1970 Ford Mustang Boss 302 No. 57 1972 Finish: 13th | 1972 Driver: Dan Moore | 1972 Owner: Dan Moore 2016 Finish: 10th | 2016 Driver: Forrest Straight | 2016 Owner: Forrest Straight
The No. 57 Boss 302 was the successor to Dan Moore’s “Orange Blossom Special” Shelby GT350. The Boss was built with help from Bud Moore to compete in the Trans-Am while also qualifying for the IMSA GT category.
The car finished in 13th place at Watkins Glen in 1972. It also raced in the 12-hour IMSA event at Sebring that season.
Moore raced the car in SCCA Southwest division races from 1973-79.

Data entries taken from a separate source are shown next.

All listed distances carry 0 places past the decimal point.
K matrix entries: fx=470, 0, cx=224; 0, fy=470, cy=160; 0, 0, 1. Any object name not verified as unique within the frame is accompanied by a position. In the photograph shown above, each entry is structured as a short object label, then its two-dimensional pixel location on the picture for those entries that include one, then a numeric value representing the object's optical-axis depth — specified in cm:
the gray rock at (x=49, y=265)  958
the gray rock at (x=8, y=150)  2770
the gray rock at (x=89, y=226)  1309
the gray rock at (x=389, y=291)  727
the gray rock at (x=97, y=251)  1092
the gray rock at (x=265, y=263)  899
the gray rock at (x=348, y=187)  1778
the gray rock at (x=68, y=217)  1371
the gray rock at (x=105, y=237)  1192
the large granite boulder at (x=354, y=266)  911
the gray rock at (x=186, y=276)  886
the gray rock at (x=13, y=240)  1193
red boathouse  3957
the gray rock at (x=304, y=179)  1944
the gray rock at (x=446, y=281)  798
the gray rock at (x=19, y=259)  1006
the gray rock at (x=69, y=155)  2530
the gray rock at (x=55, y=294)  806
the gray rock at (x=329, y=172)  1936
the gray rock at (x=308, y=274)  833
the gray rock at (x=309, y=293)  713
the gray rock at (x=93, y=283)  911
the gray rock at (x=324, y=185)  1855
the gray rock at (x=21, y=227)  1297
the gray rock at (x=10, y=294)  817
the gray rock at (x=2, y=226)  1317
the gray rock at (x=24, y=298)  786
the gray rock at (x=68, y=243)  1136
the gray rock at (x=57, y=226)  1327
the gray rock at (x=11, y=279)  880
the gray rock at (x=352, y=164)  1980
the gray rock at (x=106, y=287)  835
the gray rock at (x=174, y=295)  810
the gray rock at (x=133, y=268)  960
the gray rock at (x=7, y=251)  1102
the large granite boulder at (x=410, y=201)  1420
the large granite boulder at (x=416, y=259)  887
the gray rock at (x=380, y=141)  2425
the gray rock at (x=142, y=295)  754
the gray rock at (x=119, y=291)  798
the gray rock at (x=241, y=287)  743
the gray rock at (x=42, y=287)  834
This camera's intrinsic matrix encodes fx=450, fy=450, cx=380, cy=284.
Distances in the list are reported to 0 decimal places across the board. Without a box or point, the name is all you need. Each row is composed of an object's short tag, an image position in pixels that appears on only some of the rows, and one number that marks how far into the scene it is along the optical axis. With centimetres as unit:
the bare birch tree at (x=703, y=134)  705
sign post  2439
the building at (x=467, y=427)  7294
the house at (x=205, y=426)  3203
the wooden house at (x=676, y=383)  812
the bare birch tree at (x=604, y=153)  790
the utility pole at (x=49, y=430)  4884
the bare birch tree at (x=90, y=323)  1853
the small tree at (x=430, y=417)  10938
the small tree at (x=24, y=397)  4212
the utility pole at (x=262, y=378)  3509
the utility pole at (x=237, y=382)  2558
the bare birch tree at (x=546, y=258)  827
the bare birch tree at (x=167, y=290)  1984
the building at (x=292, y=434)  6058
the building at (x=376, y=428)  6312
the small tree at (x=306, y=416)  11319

1970 Ford Mustang Boss 302 No. 25 1972 Finish: 24th | 1972 Driver: Mike Folsom | 1972 Owner: Libra International Racing 2016 Finish: 32nd | 2016 Driver: Craig Conley | 2016 Owner: Craig Conley
This Boss 302 was ordered by a Ford employee on September 22, 1969, as a fully optioned Grabber Green car. Later, it was purchased by rally racing star John Buffum of Libra International Racing.
Driven by Mike Folsom, the car raced in the Trans-Am event at Lime Rock in 1972 and also at Bryar, New Hampshire, and at the Glen.
The car raced in various events until 1975, when it went into storage until 1989. That’s when Brent Hacker and Richard Dean bought it. In 1997, they sold it to he Chris Lienbenberg, who restored it to 1970 specs and sold it to Craig Conley, who drove it in the reunion race.